◆ What you will do:
From the first line to the last, repeat the records exactly and skip the pictures.
----- Data supplied
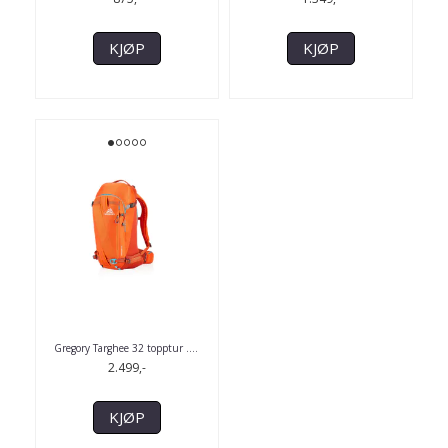
KJØP
KJØP
Gregory Targhee 32 topptur .
...
2.499,-
KJØP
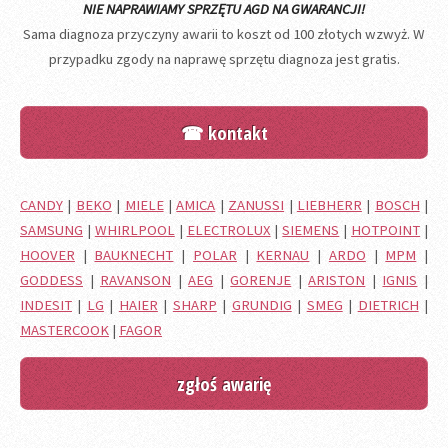
NIE NAPRAWIAMY SPRZĘTU AGD NA GWARANCJI!
Sama diagnoza przyczyny awarii to koszt od 100 złotych wzwyż. W
przypadku zgody na naprawę sprzętu diagnoza jest gratis.
☎ kontakt
CANDY
|
BEKO
|
MIELE
|
AMICA
|
ZANUSSI
|
LIEBHERR
|
BOSCH
|
SAMSUNG
|
WHIRLPOOL
|
ELECTROLUX
|
SIEMENS
|
HOTPOINT
|
HOOVER
|
BAUKNECHT
|
POLAR
|
KERNAU
|
ARDO
|
MPM
|
GODDESS
|
RAVANSON
|
AEG
|
GORENJE
|
ARISTON
|
IGNIS
|
INDESIT
|
LG
|
HAIER
|
SHARP
|
GRUNDIG
|
SMEG
|
DIETRICH
|
MASTERCOOK
|
FAGOR
zgłoś awarię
----------
◆ Answer area:
KJØP
KJØP
Gregory Targhee 32 topptur .
...
2.499,-
KJØP
NIE NAPRAWIAMY SPRZĘTU AGD NA GWARANCJI!
Sama diagnoza przyczyny awarii to koszt od 100 złotych wzwyż. W
przypadku zgody na naprawę sprzętu diagnoza jest gratis.
☎ kontakt
CANDY
|
BEKO
|
MIELE
|
AMICA
|
ZANUSSI
|
LIEBHERR
|
BOSCH
|
SAMSUNG
|
WHIRLPOOL
|
ELECTROLUX
|
SIEMENS
|
HOTPOINT
|
HOOVER
|
BAUKNECHT
|
POLAR
|
KERNAU
|
ARDO
|
MPM
|
GODDESS
|
RAVANSON
|
AEG
|
GORENJE
|
ARISTON
|
IGNIS
|
INDESIT
|
LG
|
HAIER
|
SHARP
|
GRUNDIG
|
SMEG
|
DIETRICH
|
MASTERCOOK
|
FAGOR
zgłoś awarię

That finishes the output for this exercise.